# ‘Rampage 4 Real’ episode 2 review: ‘Make or Break’



## kantowrestler (Jun 6, 2009)

> Taking up immediately where episode 1 leaves off, episode 2 “Make or Break” starts off at the coffee house that Quinton “Rampage” Jackson and his friends were talking at when manager Steve Datte walks in. Jackson and Steve walk outside and Steve talks about how he and Jackson’s training partner Gavin Sterritt had a workout without Jackson.
> 
> Steve verbally doubts Jackson’s commitment which visually angers Jackson. Following the conversation, Jackson heads to the Rampage Fitness Academy where he works out, determined to prove Steve wrong on his doubts. Basically Jackson is venting rather than hitting Steve as Steve thought he actually would do.
> 
> ...


http://mma-freak.com/rampage-4-real-episode-2-review-make-break/


----------



## HexRei (Apr 27, 2007)

Judging from this synopsis, this is the worst fighter reality show of all time.

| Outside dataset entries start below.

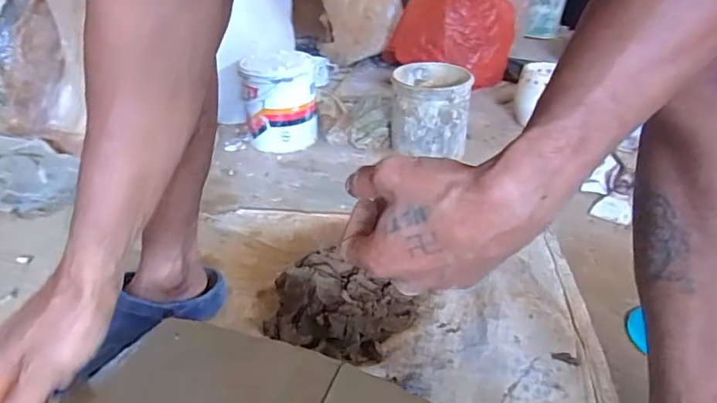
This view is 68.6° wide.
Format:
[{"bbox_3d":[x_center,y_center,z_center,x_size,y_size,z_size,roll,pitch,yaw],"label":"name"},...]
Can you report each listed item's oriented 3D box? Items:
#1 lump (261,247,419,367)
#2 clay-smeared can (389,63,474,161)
[{"bbox_3d":[-0.045,0.145,0.753,0.217,0.080,0.138,13,34,19],"label":"lump"},{"bbox_3d":[0.167,-0.204,1.227,0.178,0.187,0.172,3,32,5],"label":"clay-smeared can"}]

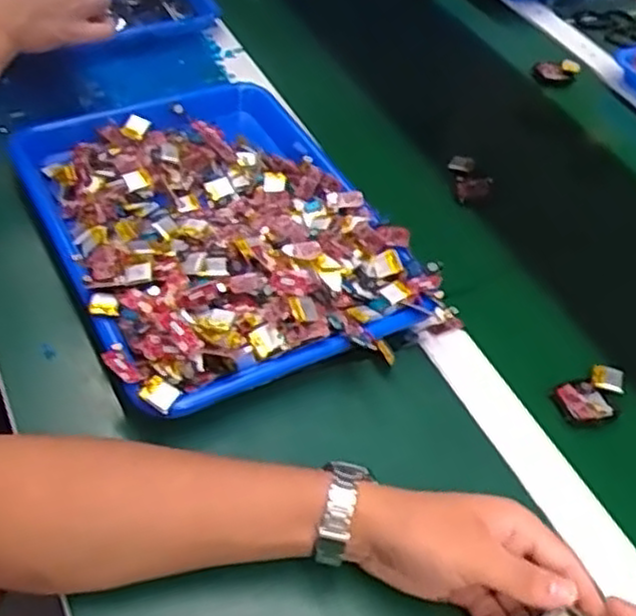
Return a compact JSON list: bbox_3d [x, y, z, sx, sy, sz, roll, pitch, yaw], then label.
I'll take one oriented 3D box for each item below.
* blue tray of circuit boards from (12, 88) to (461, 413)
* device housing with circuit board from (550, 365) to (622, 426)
[{"bbox_3d":[-0.080,-0.075,0.625,0.257,0.068,0.326,-20,53,-21],"label":"blue tray of circuit boards"},{"bbox_3d":[0.210,0.067,0.577,0.063,0.019,0.037,-19,53,-21],"label":"device housing with circuit board"}]

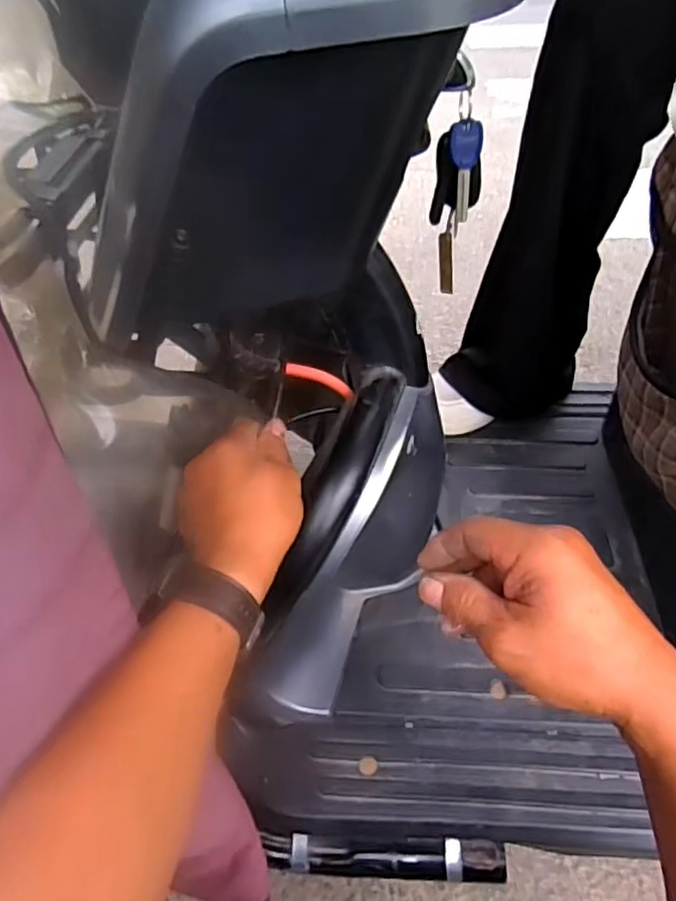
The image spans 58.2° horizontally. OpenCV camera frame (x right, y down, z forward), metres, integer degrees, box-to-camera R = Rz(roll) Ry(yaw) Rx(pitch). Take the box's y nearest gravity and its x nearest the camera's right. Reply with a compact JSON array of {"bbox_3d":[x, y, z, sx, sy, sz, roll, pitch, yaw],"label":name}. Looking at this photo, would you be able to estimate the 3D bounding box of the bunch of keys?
[{"bbox_3d":[0.092,-0.194,0.474,0.035,0.144,0.025,6,47,8],"label":"bunch of keys"}]

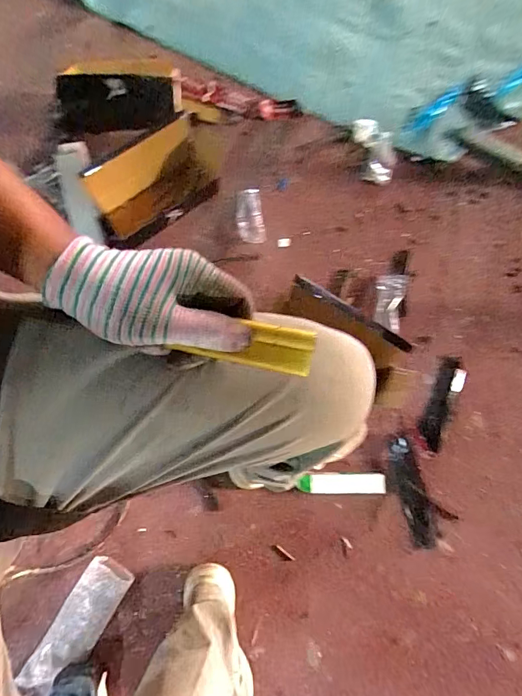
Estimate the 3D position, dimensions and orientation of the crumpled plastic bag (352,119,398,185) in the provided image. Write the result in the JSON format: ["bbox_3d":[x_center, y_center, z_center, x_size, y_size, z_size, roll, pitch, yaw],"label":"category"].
[{"bbox_3d":[0.274,-0.472,0.987,0.091,0.024,0.157,-10,78,-3],"label":"crumpled plastic bag"}]

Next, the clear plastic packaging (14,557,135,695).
[{"bbox_3d":[-0.339,0.519,0.770,0.084,0.046,0.240,31,79,6],"label":"clear plastic packaging"}]

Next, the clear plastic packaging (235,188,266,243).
[{"bbox_3d":[-0.026,-0.300,0.944,0.060,0.031,0.118,-9,78,-2],"label":"clear plastic packaging"}]

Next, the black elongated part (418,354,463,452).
[{"bbox_3d":[0.378,0.110,0.868,0.049,0.019,0.204,21,79,4],"label":"black elongated part"}]

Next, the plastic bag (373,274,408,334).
[{"bbox_3d":[0.284,-0.103,0.908,0.063,0.029,0.133,14,78,2],"label":"plastic bag"}]

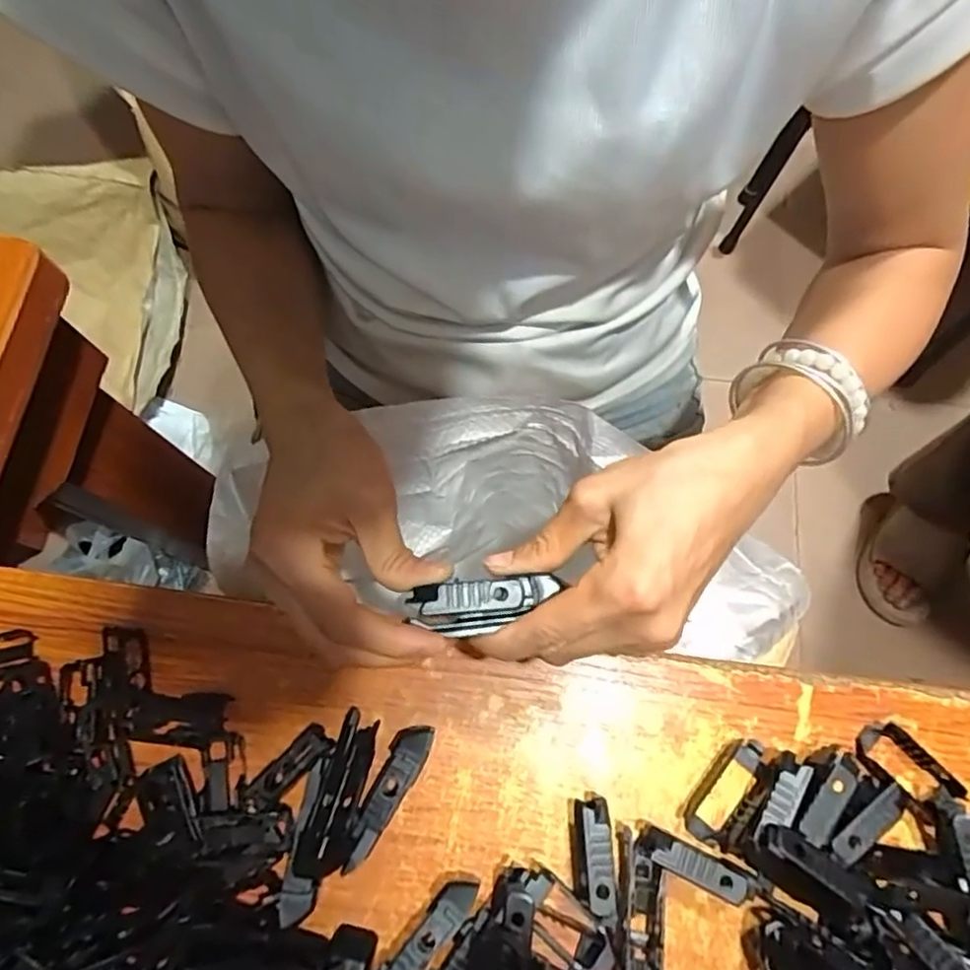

"Later on Jackson accuses his cousin Dre of misplacing his car keys" 


Really?


----------



## kantowrestler (Jun 6, 2009)

I could have put it more like he assumed Dre misplaced the keys cause he always misplaces things. However, I do agree it isn't your typical MMA reality show. Then again this is Rampage we're talking about.


----------